# LISTED RECORDS
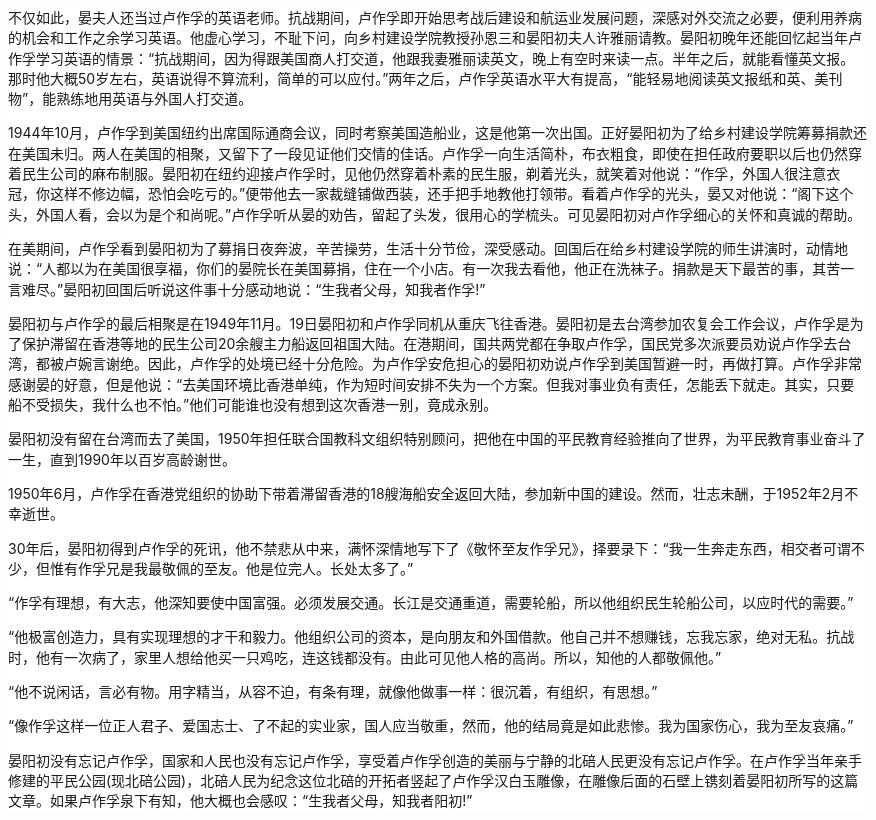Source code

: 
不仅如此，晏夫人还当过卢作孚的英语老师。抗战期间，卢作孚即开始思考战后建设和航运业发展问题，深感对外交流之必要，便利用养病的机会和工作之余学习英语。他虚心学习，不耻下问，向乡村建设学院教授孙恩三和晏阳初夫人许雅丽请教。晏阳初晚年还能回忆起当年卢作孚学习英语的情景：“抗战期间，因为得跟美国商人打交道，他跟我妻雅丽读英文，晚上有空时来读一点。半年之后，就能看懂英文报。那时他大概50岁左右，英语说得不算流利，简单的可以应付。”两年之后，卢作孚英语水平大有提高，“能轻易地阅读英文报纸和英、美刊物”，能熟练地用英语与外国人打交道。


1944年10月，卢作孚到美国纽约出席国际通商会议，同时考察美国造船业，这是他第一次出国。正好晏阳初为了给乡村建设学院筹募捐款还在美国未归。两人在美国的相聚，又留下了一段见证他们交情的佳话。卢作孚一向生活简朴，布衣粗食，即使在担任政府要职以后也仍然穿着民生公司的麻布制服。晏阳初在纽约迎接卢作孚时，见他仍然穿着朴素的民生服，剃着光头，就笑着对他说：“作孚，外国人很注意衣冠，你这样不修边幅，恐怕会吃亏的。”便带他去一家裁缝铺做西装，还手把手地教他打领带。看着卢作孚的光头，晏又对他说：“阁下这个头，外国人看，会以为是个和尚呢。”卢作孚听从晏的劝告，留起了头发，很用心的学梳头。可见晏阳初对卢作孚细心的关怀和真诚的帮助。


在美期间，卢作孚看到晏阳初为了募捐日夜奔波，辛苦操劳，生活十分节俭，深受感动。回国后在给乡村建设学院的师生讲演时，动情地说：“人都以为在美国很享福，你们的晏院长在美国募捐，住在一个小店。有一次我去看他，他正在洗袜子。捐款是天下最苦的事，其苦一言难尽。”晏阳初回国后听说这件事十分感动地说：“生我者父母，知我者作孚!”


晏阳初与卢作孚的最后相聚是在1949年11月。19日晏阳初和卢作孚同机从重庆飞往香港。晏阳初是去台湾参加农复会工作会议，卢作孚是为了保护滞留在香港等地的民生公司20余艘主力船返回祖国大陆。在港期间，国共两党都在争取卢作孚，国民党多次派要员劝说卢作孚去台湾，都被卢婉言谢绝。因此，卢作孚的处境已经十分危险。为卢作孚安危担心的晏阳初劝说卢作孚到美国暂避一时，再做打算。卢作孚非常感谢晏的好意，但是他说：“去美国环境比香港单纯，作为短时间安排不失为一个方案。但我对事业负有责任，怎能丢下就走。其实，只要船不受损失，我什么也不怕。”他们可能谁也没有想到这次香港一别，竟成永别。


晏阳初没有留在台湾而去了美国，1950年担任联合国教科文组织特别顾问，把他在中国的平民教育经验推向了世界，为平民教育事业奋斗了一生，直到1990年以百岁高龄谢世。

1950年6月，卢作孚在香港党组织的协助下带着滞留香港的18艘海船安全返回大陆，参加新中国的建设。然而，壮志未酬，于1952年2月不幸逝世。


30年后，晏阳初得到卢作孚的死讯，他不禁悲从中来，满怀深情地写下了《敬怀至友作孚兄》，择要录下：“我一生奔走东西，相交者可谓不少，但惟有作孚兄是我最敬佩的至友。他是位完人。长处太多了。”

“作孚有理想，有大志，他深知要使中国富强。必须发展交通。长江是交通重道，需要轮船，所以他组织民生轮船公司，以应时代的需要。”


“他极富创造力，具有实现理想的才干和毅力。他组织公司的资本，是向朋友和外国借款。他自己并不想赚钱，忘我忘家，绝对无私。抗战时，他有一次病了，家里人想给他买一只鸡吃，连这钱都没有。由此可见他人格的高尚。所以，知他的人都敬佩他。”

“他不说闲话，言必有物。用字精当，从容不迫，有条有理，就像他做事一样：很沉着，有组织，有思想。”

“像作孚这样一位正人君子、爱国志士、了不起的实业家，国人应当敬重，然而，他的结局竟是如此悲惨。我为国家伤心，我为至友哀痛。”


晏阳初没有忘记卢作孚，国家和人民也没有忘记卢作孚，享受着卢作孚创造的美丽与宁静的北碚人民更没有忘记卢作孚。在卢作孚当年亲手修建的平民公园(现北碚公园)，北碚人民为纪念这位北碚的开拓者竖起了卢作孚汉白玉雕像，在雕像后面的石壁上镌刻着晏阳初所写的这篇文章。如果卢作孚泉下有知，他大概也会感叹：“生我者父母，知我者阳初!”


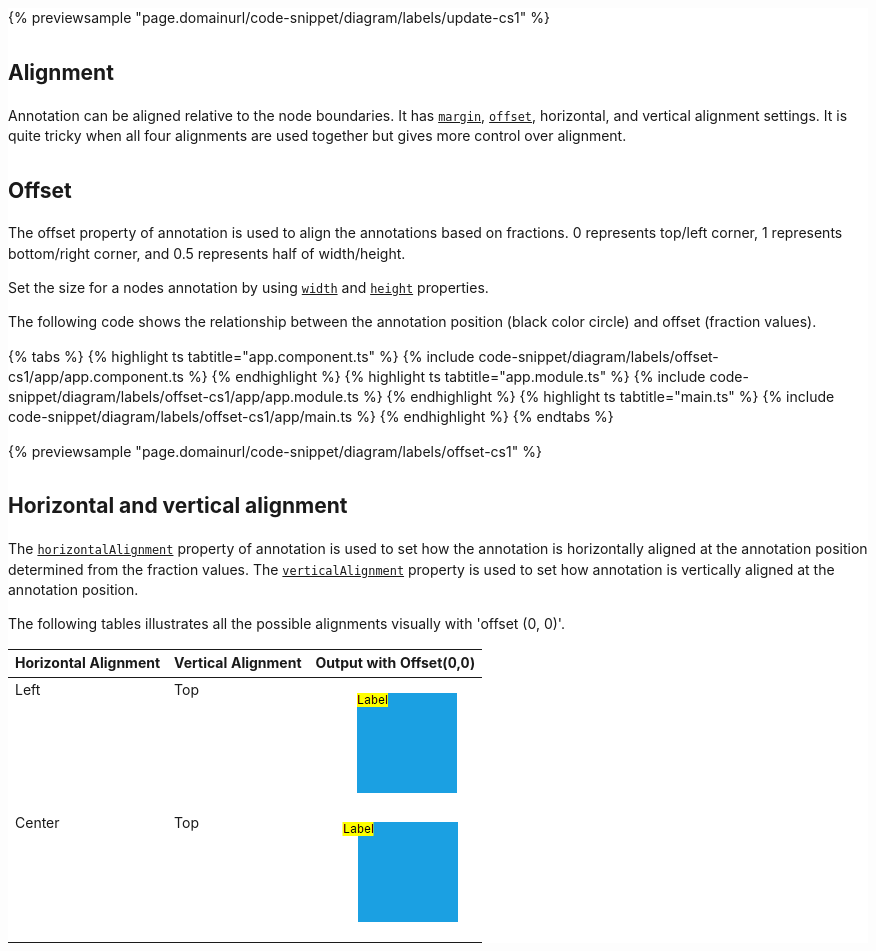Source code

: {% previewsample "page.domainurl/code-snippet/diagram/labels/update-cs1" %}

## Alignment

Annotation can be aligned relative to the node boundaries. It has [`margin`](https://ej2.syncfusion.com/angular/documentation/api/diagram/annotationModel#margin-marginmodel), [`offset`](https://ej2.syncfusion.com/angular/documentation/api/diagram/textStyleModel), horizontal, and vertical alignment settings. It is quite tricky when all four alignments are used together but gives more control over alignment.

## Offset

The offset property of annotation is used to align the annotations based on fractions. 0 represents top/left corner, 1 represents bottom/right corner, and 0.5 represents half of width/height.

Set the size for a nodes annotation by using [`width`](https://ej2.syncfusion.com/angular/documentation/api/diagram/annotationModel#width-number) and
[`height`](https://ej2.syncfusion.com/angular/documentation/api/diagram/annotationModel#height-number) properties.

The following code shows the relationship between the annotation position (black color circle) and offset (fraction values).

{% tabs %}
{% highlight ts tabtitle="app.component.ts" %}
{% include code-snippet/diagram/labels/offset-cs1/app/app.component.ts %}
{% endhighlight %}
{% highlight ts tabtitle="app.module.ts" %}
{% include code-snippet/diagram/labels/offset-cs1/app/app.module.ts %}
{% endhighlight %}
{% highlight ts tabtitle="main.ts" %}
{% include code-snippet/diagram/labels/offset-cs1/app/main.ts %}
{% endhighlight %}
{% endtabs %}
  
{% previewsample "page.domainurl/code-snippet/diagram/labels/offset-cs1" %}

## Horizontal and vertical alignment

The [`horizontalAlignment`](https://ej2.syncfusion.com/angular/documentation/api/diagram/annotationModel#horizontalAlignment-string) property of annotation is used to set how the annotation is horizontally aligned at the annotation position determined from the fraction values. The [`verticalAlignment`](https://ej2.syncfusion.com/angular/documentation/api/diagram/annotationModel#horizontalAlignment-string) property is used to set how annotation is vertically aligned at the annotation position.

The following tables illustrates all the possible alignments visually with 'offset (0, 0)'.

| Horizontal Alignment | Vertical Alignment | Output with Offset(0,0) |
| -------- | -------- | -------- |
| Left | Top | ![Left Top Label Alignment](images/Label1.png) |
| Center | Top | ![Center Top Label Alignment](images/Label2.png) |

# TRY IT
Reproduce the text of every entry above word for word, leaving out the pictures.

# EXERCISE RESPONSE
Source code

: 
不仅如此，晏夫人还当过卢作孚的英语老师。抗战期间，卢作孚即开始思考战后建设和航运业发展问题，深感对外交流之必要，便利用养病的机会和工作之余学习英语。他虚心学习，不耻下问，向乡村建设学院教授孙恩三和晏阳初夫人许雅丽请教。晏阳初晚年还能回忆起当年卢作孚学习英语的情景：“抗战期间，因为得跟美国商人打交道，他跟我妻雅丽读英文，晚上有空时来读一点。半年之后，就能看懂英文报。那时他大概50岁左右，英语说得不算流利，简单的可以应付。”两年之后，卢作孚英语水平大有提高，“能轻易地阅读英文报纸和英、美刊物”，能熟练地用英语与外国人打交道。


1944年10月，卢作孚到美国纽约出席国际通商会议，同时考察美国造船业，这是他第一次出国。正好晏阳初为了给乡村建设学院筹募捐款还在美国未归。两人在美国的相聚，又留下了一段见证他们交情的佳话。卢作孚一向生活简朴，布衣粗食，即使在担任政府要职以后也仍然穿着民生公司的麻布制服。晏阳初在纽约迎接卢作孚时，见他仍然穿着朴素的民生服，剃着光头，就笑着对他说：“作孚，外国人很注意衣冠，你这样不修边幅，恐怕会吃亏的。”便带他去一家裁缝铺做西装，还手把手地教他打领带。看着卢作孚的光头，晏又对他说：“阁下这个头，外国人看，会以为是个和尚呢。”卢作孚听从晏的劝告，留起了头发，很用心的学梳头。可见晏阳初对卢作孚细心的关怀和真诚的帮助。


在美期间，卢作孚看到晏阳初为了募捐日夜奔波，辛苦操劳，生活十分节俭，深受感动。回国后在给乡村建设学院的师生讲演时，动情地说：“人都以为在美国很享福，你们的晏院长在美国募捐，住在一个小店。有一次我去看他，他正在洗袜子。捐款是天下最苦的事，其苦一言难尽。”晏阳初回国后听说这件事十分感动地说：“生我者父母，知我者作孚!”


晏阳初与卢作孚的最后相聚是在1949年11月。19日晏阳初和卢作孚同机从重庆飞往香港。晏阳初是去台湾参加农复会工作会议，卢作孚是为了保护滞留在香港等地的民生公司20余艘主力船返回祖国大陆。在港期间，国共两党都在争取卢作孚，国民党多次派要员劝说卢作孚去台湾，都被卢婉言谢绝。因此，卢作孚的处境已经十分危险。为卢作孚安危担心的晏阳初劝说卢作孚到美国暂避一时，再做打算。卢作孚非常感谢晏的好意，但是他说：“去美国环境比香港单纯，作为短时间安排不失为一个方案。但我对事业负有责任，怎能丢下就走。其实，只要船不受损失，我什么也不怕。”他们可能谁也没有想到这次香港一别，竟成永别。


晏阳初没有留在台湾而去了美国，1950年担任联合国教科文组织特别顾问，把他在中国的平民教育经验推向了世界，为平民教育事业奋斗了一生，直到1990年以百岁高龄谢世。

1950年6月，卢作孚在香港党组织的协助下带着滞留香港的18艘海船安全返回大陆，参加新中国的建设。然而，壮志未酬，于1952年2月不幸逝世。


30年后，晏阳初得到卢作孚的死讯，他不禁悲从中来，满怀深情地写下了《敬怀至友作孚兄》，择要录下：“我一生奔走东西，相交者可谓不少，但惟有作孚兄是我最敬佩的至友。他是位完人。长处太多了。”

“作孚有理想，有大志，他深知要使中国富强。必须发展交通。长江是交通重道，需要轮船，所以他组织民生轮船公司，以应时代的需要。”


“他极富创造力，具有实现理想的才干和毅力。他组织公司的资本，是向朋友和外国借款。他自己并不想赚钱，忘我忘家，绝对无私。抗战时，他有一次病了，家里人想给他买一只鸡吃，连这钱都没有。由此可见他人格的高尚。所以，知他的人都敬佩他。”

“他不说闲话，言必有物。用字精当，从容不迫，有条有理，就像他做事一样：很沉着，有组织，有思想。”

“像作孚这样一位正人君子、爱国志士、了不起的实业家，国人应当敬重，然而，他的结局竟是如此悲惨。我为国家伤心，我为至友哀痛。”


晏阳初没有忘记卢作孚，国家和人民也没有忘记卢作孚，享受着卢作孚创造的美丽与宁静的北碚人民更没有忘记卢作孚。在卢作孚当年亲手修建的平民公园(现北碚公园)，北碚人民为纪念这位北碚的开拓者竖起了卢作孚汉白玉雕像，在雕像后面的石壁上镌刻着晏阳初所写的这篇文章。如果卢作孚泉下有知，他大概也会感叹：“生我者父母，知我者阳初!”


Source code

: {% previewsample "page.domainurl/code-snippet/diagram/labels/update-cs1" %}

## Alignment

Annotation can be aligned relative to the node boundaries. It has [`margin`](https://ej2.syncfusion.com/angular/documentation/api/diagram/annotationModel#margin-marginmodel), [`offset`](https://ej2.syncfusion.com/angular/documentation/api/diagram/textStyleModel), horizontal, and vertical alignment settings. It is quite tricky when all four alignments are used together but gives more control over alignment.

## Offset

The offset property of annotation is used to align the annotations based on fractions. 0 represents top/left corner, 1 represents bottom/right corner, and 0.5 represents half of width/height.

Set the size for a nodes annotation by using [`width`](https://ej2.syncfusion.com/angular/documentation/api/diagram/annotationModel#width-number) and
[`height`](https://ej2.syncfusion.com/angular/documentation/api/diagram/annotationModel#height-number) properties.

The following code shows the relationship between the annotation position (black color circle) and offset (fraction values).

{% tabs %}
{% highlight ts tabtitle="app.component.ts" %}
{% include code-snippet/diagram/labels/offset-cs1/app/app.component.ts %}
{% endhighlight %}
{% highlight ts tabtitle="app.module.ts" %}
{% include code-snippet/diagram/labels/offset-cs1/app/app.module.ts %}
{% endhighlight %}
{% highlight ts tabtitle="main.ts" %}
{% include code-snippet/diagram/labels/offset-cs1/app/main.ts %}
{% endhighlight %}
{% endtabs %}
  
{% previewsample "page.domainurl/code-snippet/diagram/labels/offset-cs1" %}

## Horizontal and vertical alignment

The [`horizontalAlignment`](https://ej2.syncfusion.com/angular/documentation/api/diagram/annotationModel#horizontalAlignment-string) property of annotation is used to set how the annotation is horizontally aligned at the annotation position determined from the fraction values. The [`verticalAlignment`](https://ej2.syncfusion.com/angular/documentation/api/diagram/annotationModel#horizontalAlignment-string) property is used to set how annotation is vertically aligned at the annotation position.

The following tables illustrates all the possible alignments visually with 'offset (0, 0)'.

| Horizontal Alignment | Vertical Alignment | Output with Offset(0,0) |
| -------- | -------- | -------- |
| Left | Top | ![Left Top Label Alignment](images/Label1.png) |
| Center | Top | ![Center Top Label Alignment](images/Label2.png) |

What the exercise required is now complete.